Xavier Events and Speakers


This year,  local teacher Shane Wiegand will present to the McQuaid Jesuit Community on Friday, March 12.  Mr. Wiegand is an elementary school teacher in the Rush-Henrietta school district and has developed an extensive anti-racism curriculum rooted in his exhaustive research.  Learn more about Mr. Wiegand’s work at the Antiracist Curriculum Project website.

Mr. Wiegand will speak to our community about the policies and laws that have resulted in de facto segregation that continues to this day and challenge us all to help build a more just and equitable community. 

McQuaid was thrilled to welcome Sr. Helen Prejean, CSJ, as the keynote speaker for Xavier Week 2020. Sr. Helen is internationally known for her work as a spiritual adviser for people on death row, her advocacy for abolishing the death penalty, and because of her books. Her first book, Dead Man Walking, was turned into an Oscar-winning movie and an opera.

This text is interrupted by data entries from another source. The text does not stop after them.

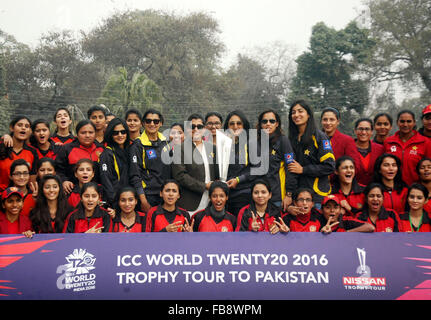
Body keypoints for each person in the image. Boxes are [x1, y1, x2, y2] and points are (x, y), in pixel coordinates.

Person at [287, 100, 335, 208]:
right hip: (298, 197)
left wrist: (303, 170)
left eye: (300, 111)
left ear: (308, 115)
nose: (296, 115)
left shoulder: (320, 137)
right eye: (293, 112)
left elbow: (329, 166)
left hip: (316, 197)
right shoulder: (291, 139)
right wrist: (289, 193)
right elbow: (291, 168)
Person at [171, 113, 218, 214]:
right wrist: (204, 186)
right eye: (192, 126)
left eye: (199, 126)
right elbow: (180, 176)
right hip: (189, 203)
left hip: (211, 202)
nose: (196, 129)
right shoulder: (180, 148)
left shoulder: (212, 148)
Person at [129, 108, 171, 212]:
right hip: (148, 196)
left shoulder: (166, 142)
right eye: (148, 121)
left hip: (165, 195)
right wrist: (143, 200)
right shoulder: (137, 145)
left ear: (161, 123)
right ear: (143, 123)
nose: (152, 124)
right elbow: (135, 175)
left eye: (156, 121)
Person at [256, 109, 298, 211]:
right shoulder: (256, 142)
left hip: (277, 197)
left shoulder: (283, 141)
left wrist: (289, 194)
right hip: (259, 197)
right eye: (264, 121)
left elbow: (291, 169)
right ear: (260, 124)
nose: (268, 124)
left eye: (272, 121)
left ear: (277, 124)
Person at [55, 120, 104, 194]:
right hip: (72, 193)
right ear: (77, 134)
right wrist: (64, 181)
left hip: (97, 195)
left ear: (95, 134)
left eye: (91, 132)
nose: (87, 135)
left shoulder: (102, 149)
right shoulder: (67, 149)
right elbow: (58, 169)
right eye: (83, 133)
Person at [384, 110, 431, 185]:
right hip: (394, 188)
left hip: (416, 189)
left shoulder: (425, 142)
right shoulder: (388, 142)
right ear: (397, 122)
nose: (405, 124)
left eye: (409, 121)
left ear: (414, 122)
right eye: (402, 121)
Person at [223, 110, 255, 216]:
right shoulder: (222, 144)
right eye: (231, 123)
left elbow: (258, 169)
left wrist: (238, 180)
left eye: (239, 123)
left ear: (244, 125)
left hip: (243, 194)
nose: (235, 126)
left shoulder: (252, 143)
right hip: (224, 196)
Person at [0, 116, 38, 192]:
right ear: (12, 128)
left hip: (22, 197)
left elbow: (32, 181)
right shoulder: (1, 147)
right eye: (20, 125)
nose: (23, 128)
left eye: (27, 126)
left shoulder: (32, 152)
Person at [99, 117, 131, 207]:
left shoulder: (129, 151)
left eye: (123, 132)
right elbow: (106, 180)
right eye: (115, 133)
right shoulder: (107, 154)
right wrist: (115, 202)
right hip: (115, 203)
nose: (120, 135)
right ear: (110, 135)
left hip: (128, 201)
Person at [353, 118, 384, 185]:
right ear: (355, 131)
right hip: (352, 190)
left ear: (372, 131)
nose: (364, 132)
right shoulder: (348, 148)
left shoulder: (380, 149)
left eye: (367, 129)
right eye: (360, 129)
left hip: (375, 190)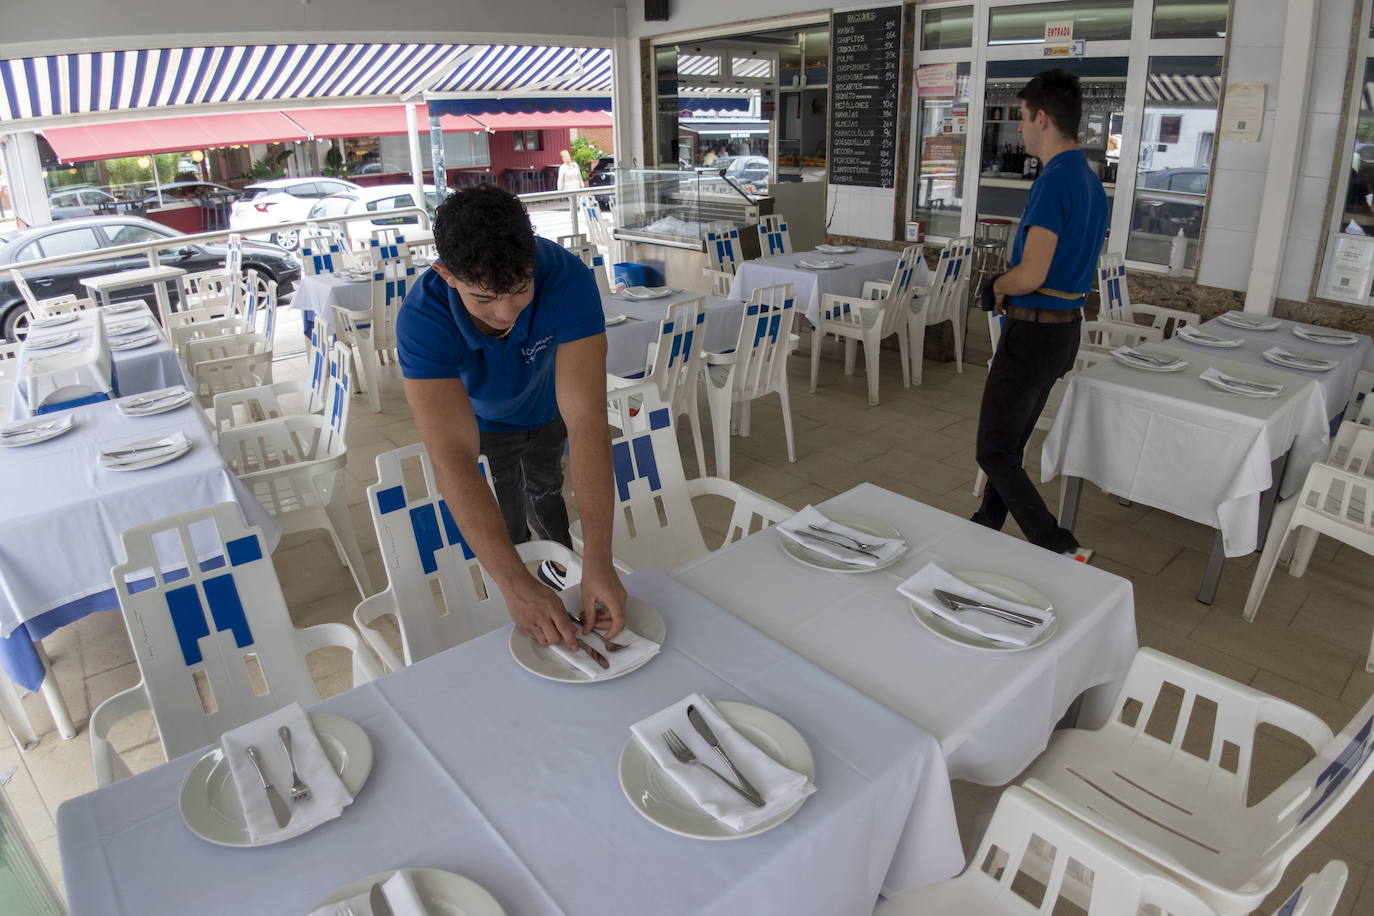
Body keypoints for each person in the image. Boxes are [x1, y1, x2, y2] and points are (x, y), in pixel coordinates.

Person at [397, 185, 626, 650]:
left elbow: (587, 425)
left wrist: (600, 559)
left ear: (533, 264)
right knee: (504, 519)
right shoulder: (422, 319)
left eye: (521, 290)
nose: (505, 312)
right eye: (483, 299)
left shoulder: (565, 277)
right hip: (482, 426)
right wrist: (513, 584)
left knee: (547, 489)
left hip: (548, 411)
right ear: (446, 274)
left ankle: (565, 570)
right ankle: (520, 588)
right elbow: (453, 457)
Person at [972, 68, 1107, 560]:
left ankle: (1059, 546)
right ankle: (984, 525)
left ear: (1043, 119)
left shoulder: (1054, 182)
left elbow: (1031, 273)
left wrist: (997, 284)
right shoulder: (1090, 181)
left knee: (993, 450)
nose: (1020, 129)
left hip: (1031, 335)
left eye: (1023, 119)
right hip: (1062, 333)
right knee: (1009, 445)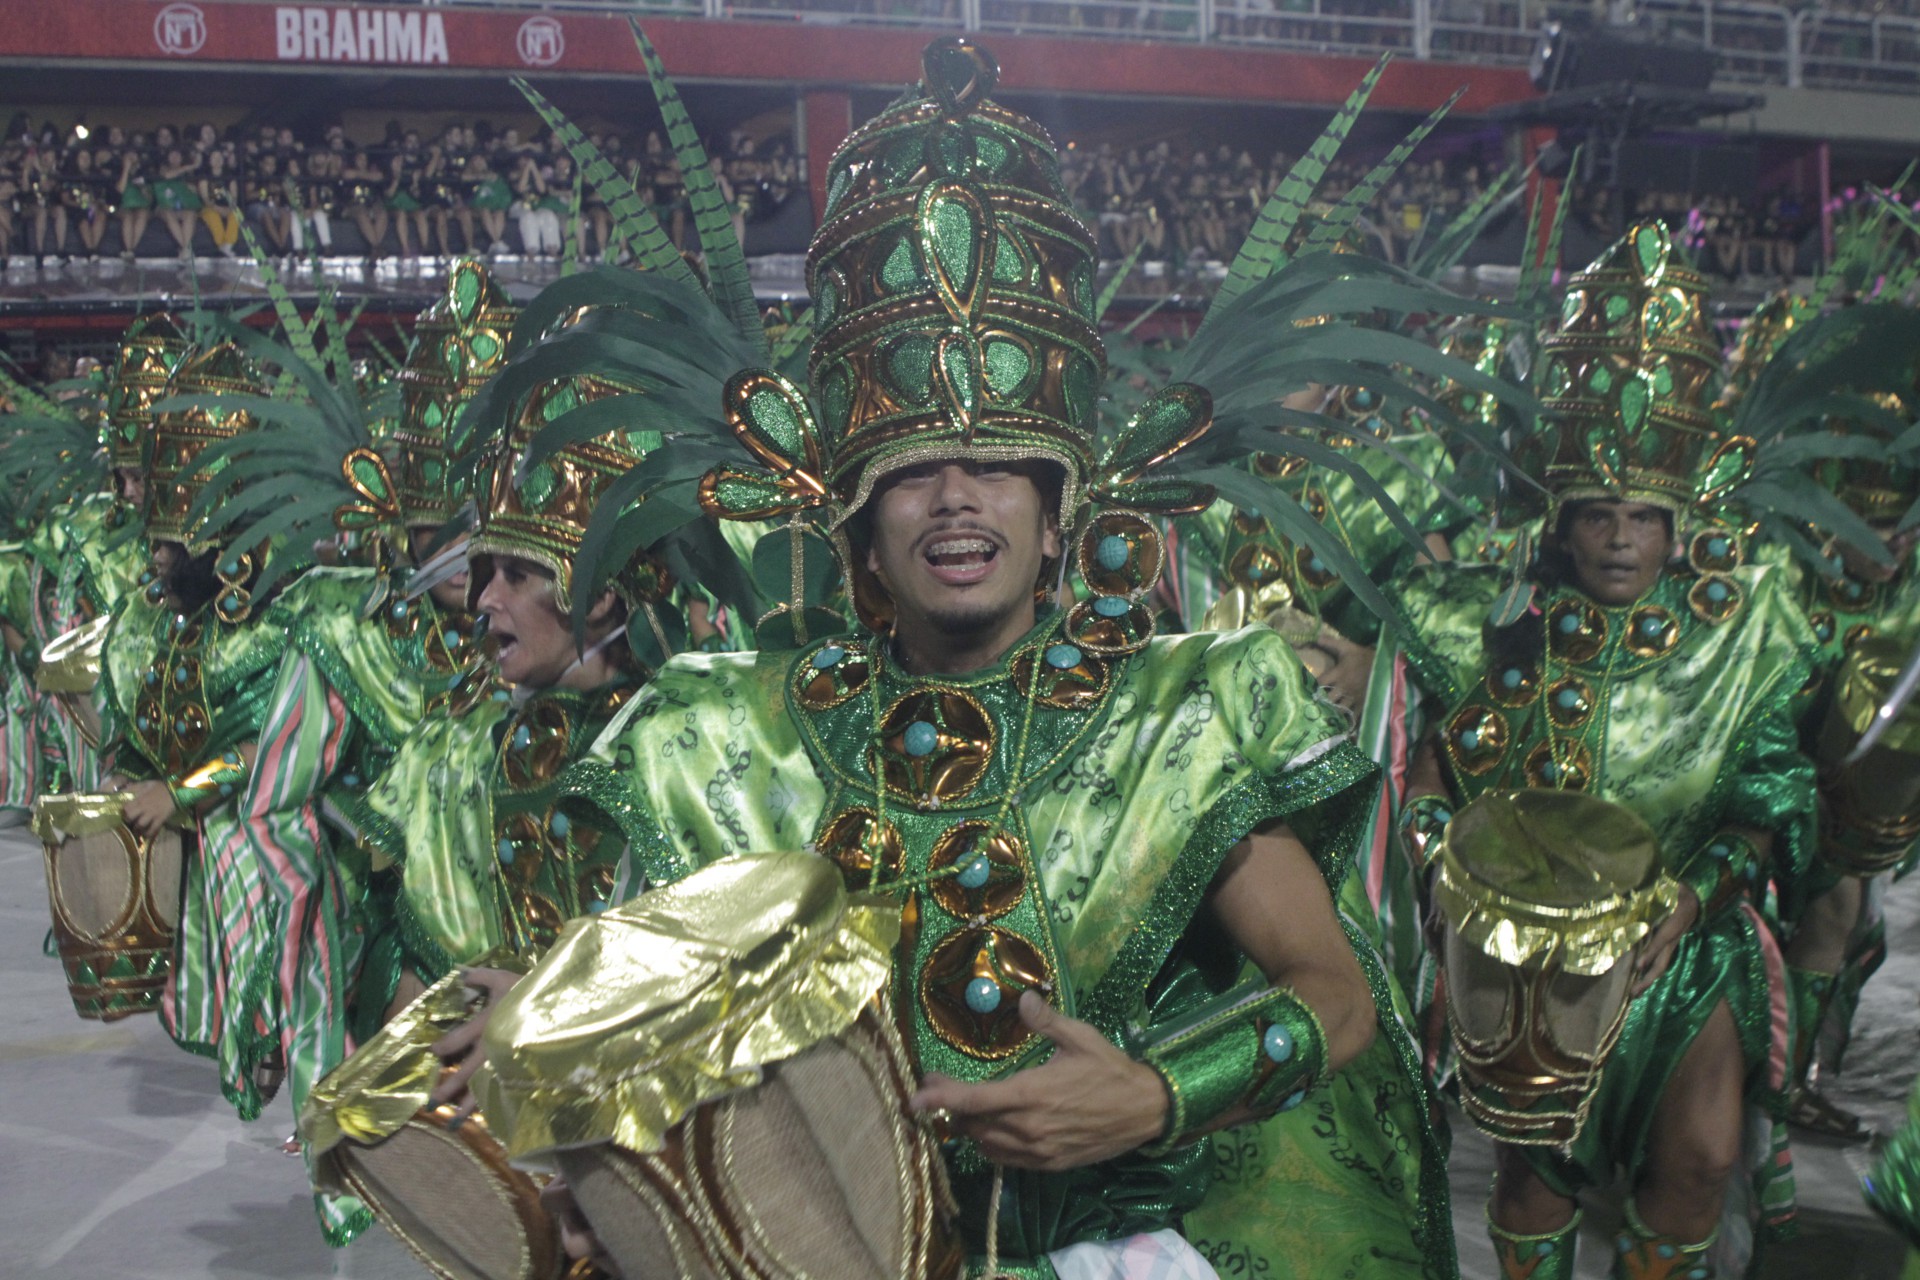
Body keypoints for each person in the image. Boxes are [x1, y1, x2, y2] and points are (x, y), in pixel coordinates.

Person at [447, 39, 1454, 1280]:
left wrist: (1156, 1095)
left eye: (997, 466)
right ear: (861, 526)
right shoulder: (735, 737)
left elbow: (1335, 994)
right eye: (913, 470)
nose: (956, 500)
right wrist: (560, 1018)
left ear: (1056, 513)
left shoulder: (1180, 716)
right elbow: (685, 1016)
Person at [1391, 224, 1819, 1279]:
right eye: (1597, 516)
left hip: (1682, 950)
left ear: (1679, 524)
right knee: (1536, 1178)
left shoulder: (1741, 640)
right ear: (1561, 520)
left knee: (1702, 1160)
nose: (1621, 539)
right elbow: (1429, 780)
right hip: (1529, 965)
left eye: (1643, 516)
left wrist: (1692, 900)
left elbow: (1762, 811)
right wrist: (1447, 871)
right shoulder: (1485, 627)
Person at [231, 262, 516, 1244]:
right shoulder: (346, 626)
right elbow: (278, 802)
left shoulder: (573, 623)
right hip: (405, 959)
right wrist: (329, 928)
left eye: (484, 541)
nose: (463, 568)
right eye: (439, 536)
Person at [98, 341, 293, 1117]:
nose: (155, 557)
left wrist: (182, 791)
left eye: (169, 545)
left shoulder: (276, 626)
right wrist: (123, 777)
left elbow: (274, 747)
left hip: (268, 834)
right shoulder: (151, 622)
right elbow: (130, 730)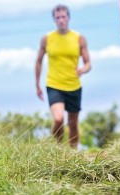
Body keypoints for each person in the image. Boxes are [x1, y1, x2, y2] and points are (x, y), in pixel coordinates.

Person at [35, 4, 91, 148]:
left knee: (73, 124)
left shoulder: (79, 38)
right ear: (54, 19)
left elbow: (88, 63)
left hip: (74, 86)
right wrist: (37, 84)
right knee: (59, 119)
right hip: (54, 85)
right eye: (57, 17)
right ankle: (57, 149)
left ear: (68, 18)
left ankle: (72, 155)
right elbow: (39, 61)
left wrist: (83, 69)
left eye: (63, 17)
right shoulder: (47, 39)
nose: (61, 20)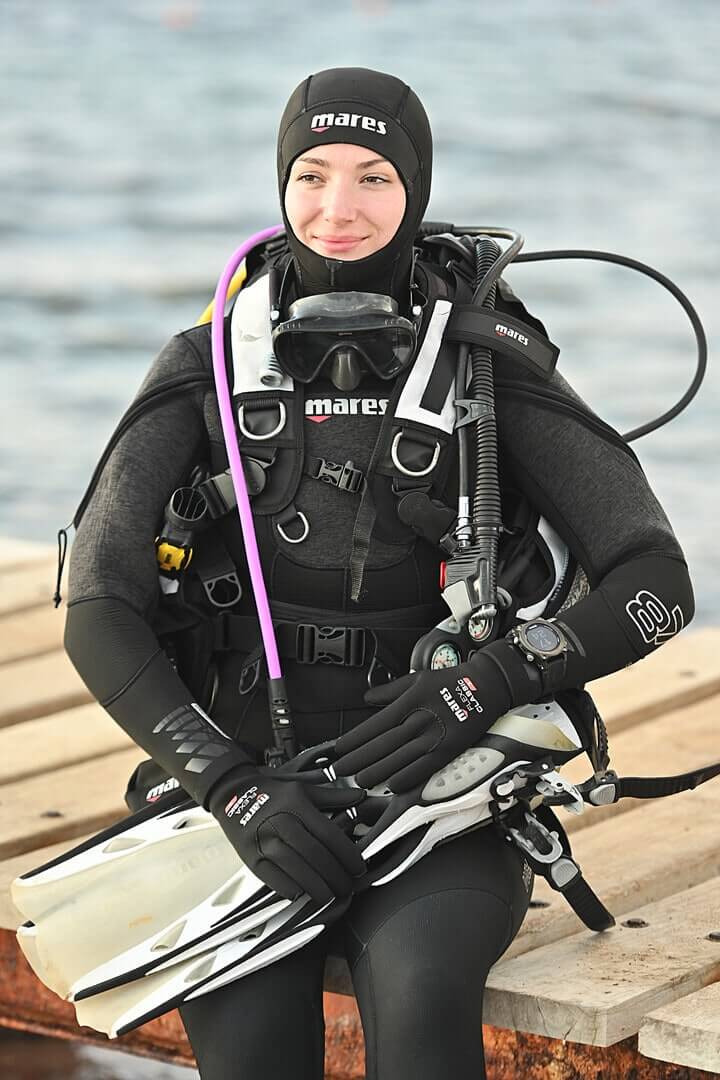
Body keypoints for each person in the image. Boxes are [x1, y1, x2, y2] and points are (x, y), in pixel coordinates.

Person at [63, 67, 693, 1079]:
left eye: (373, 177)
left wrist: (500, 675)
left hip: (446, 794)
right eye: (310, 175)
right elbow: (96, 609)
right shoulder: (205, 366)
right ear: (279, 185)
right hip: (249, 786)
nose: (338, 208)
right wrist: (229, 788)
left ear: (418, 188)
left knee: (419, 1001)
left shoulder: (490, 363)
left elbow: (658, 584)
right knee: (254, 1036)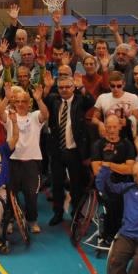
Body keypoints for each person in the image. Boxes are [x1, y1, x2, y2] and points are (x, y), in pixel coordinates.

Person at [45, 74, 95, 226]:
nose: (64, 90)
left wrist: (82, 87)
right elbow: (42, 101)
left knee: (76, 185)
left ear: (73, 87)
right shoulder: (53, 100)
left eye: (68, 87)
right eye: (61, 87)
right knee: (57, 184)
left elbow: (91, 101)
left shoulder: (80, 100)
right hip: (57, 150)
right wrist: (48, 87)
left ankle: (76, 213)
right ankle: (58, 213)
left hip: (75, 151)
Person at [4, 82, 49, 233]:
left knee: (31, 195)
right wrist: (6, 97)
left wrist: (39, 99)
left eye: (24, 101)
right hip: (13, 161)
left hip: (32, 162)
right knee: (11, 194)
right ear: (14, 103)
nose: (20, 104)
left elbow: (45, 115)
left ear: (29, 103)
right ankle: (10, 220)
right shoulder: (10, 115)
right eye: (17, 101)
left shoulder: (34, 116)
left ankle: (32, 221)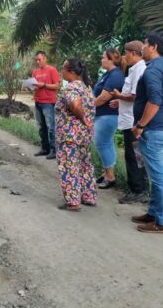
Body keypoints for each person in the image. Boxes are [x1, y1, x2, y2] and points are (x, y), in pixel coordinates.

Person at [131, 31, 163, 233]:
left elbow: (155, 101)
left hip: (154, 130)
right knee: (155, 175)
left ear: (154, 47)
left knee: (159, 177)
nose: (143, 48)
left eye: (146, 45)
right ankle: (153, 213)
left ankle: (162, 221)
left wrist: (141, 125)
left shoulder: (152, 70)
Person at [109, 41, 149, 203]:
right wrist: (120, 101)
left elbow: (135, 96)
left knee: (133, 156)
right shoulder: (136, 69)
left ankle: (137, 190)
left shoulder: (139, 70)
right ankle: (138, 187)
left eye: (126, 53)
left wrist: (119, 96)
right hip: (129, 118)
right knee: (135, 155)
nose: (125, 57)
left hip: (133, 121)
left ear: (133, 53)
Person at [55, 58, 96, 211]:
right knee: (84, 165)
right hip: (84, 136)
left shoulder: (70, 88)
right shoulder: (86, 88)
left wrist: (82, 118)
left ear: (71, 72)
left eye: (63, 69)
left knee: (69, 166)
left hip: (70, 135)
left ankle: (73, 201)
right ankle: (88, 196)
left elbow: (75, 105)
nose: (62, 71)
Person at [93, 48, 125, 189]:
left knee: (102, 144)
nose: (101, 59)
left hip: (107, 115)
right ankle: (107, 173)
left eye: (103, 57)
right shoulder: (109, 74)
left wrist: (88, 106)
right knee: (107, 144)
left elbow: (103, 98)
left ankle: (110, 177)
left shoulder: (115, 75)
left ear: (110, 59)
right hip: (103, 115)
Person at [31, 51, 61, 160]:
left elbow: (57, 86)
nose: (38, 62)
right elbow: (34, 86)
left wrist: (44, 85)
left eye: (39, 59)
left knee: (51, 127)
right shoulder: (35, 71)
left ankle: (54, 150)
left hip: (48, 102)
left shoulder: (52, 70)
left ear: (45, 58)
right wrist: (29, 86)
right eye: (36, 60)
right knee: (41, 127)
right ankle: (45, 148)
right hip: (38, 101)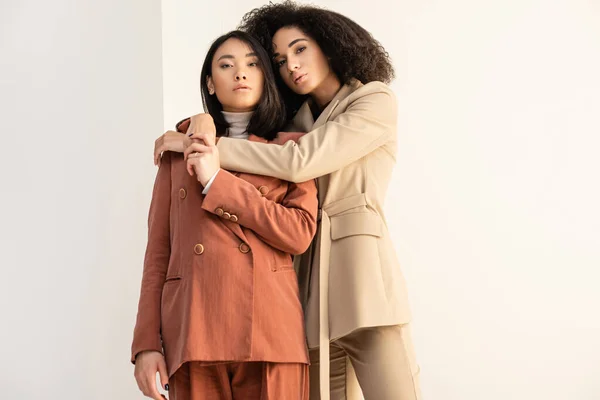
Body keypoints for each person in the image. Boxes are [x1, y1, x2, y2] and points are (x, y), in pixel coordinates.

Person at [156, 2, 422, 399]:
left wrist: (208, 147)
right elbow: (246, 125)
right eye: (279, 60)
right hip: (305, 285)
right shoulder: (294, 124)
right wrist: (199, 123)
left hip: (362, 278)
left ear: (329, 45)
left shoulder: (373, 101)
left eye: (300, 49)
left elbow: (299, 161)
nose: (291, 66)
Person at [132, 30, 318, 400]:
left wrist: (217, 181)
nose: (241, 73)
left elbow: (298, 233)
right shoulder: (176, 155)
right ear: (210, 83)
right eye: (226, 65)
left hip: (270, 331)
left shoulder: (291, 150)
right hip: (193, 328)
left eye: (252, 64)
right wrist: (146, 343)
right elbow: (158, 254)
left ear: (266, 77)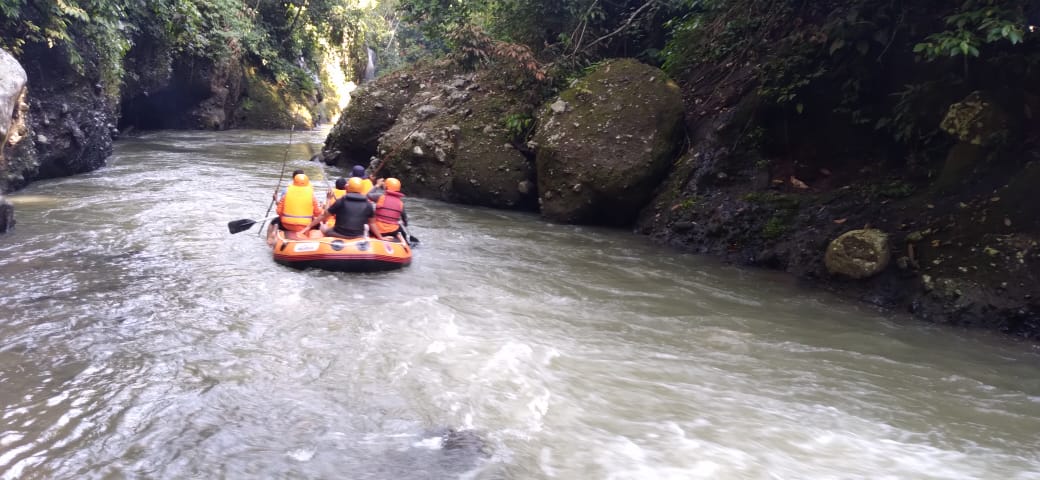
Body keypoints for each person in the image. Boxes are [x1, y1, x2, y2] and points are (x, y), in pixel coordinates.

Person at [301, 177, 375, 239]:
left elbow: (324, 216)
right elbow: (372, 224)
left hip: (339, 234)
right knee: (366, 227)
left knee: (323, 228)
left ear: (348, 187)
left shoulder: (341, 201)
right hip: (358, 235)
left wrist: (309, 226)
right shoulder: (368, 204)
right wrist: (380, 237)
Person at [367, 177, 408, 242]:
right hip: (392, 231)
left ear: (386, 187)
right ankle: (405, 243)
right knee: (402, 231)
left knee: (368, 222)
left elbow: (368, 195)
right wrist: (404, 224)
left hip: (377, 229)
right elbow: (405, 219)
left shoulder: (379, 197)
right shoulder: (401, 203)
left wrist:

Sr. Helen kicked off our week with her keynote, then the Mission and Ministry Office hosted a screening of the documentary “13th” and a separate panel discussion with members of local law enforcement later in the week. Teachers continued the conversation in the classroom by integrating the weeks topics into different lessons.

If you wanted to watch a recording of Sr. Helen’s keynote you can view it here.

For the first inaugural Xavier Week, the McQuaid community explored masculinity and what it means to be a good man. The keynote address was delivered by former NFL player, now-MIT Mathematics PhD student, Mr. John Urschel. Originally from Buffalo, Mr. Urschel played two seasons in the NFL for the Baltimore Ravens before retiring to pursue a career in mathematics. He spoke with students about the importance of becoming authentic men, respecting women, recognizing the barriers women face in their daily lives, and the morals that good men live by. To learn more about our keynote, Mr. Urschel, you can find a Sports Illustrated article on him here.

Along with Mr. Urschel, McQuaid also welcomed recent alumni, guests from local organizations, and a teacher from fellow Jesuit school Fordham Prep to speak with students of different grades about masculinity and being a man in modern society. Teachers brought the conversation into classrooms as well. You can view some photos from the week here.

In 2018 our Xavier Day programming focused on the theme of Love Your Neighbor: Answering the Gospel Call to Welcome the Stranger, specifically discussing refugees and migrants. Our keynote was delivered by Dr. Marvin McMickle (pictured to the left) from the Colgate School of Divinity here in Rochester. Dr. McMickle is an accomplished theologian, previously the pastor of Antioch Baptist Church in Cleveland, Ohio, from 1987 to 2011, the author of 15 books, and a regular contributor to various magazines and publications. In his address, Dr. McMickle told of how his own experiences of facing discrimination during the mid-1900s made him feel like a migrant in his own country. He also focused on the many stories of refugees and migrants throughout the Bible and what our Christian response to those fleeing persecution should be.

In addition to Dr. McMickle, we were joined by various local nonprofits that work directly with migrants and refugees. Our speakers helped inform our students what makes someone a refugee or migrant and the root causes that make people flee their homes.

In March of 2017, McQuaid was fortunate to welcome Fr. Greg Boyle, SJ, as our keynote speaker. With the day’s focus on “Kinship with the Marginalized,” Fr. Greg encouraged students to reach out to those on the margins of society but also to open their hearts to those on the margins reaching back. Fr. Boyle is the founder of Homeboy Industries in Los Angeles, CA, the largest gang-intervention, rehabilitation, and reentry program in the world. A renowned speaker, Fr. Boyle has spoken of the work accomplished at Homeboy Industries across the country and internationally. He is also the celebrated author of Tattoos on the Heart: The Power of Boundless Compassion and Barking to the Choir: The Power of Radical Kinship.

Along with Fr. Boyle, McQuaid welcomed 37 different local, nonprofit organizations to speak with students about the work they do reaching out to those on the margins.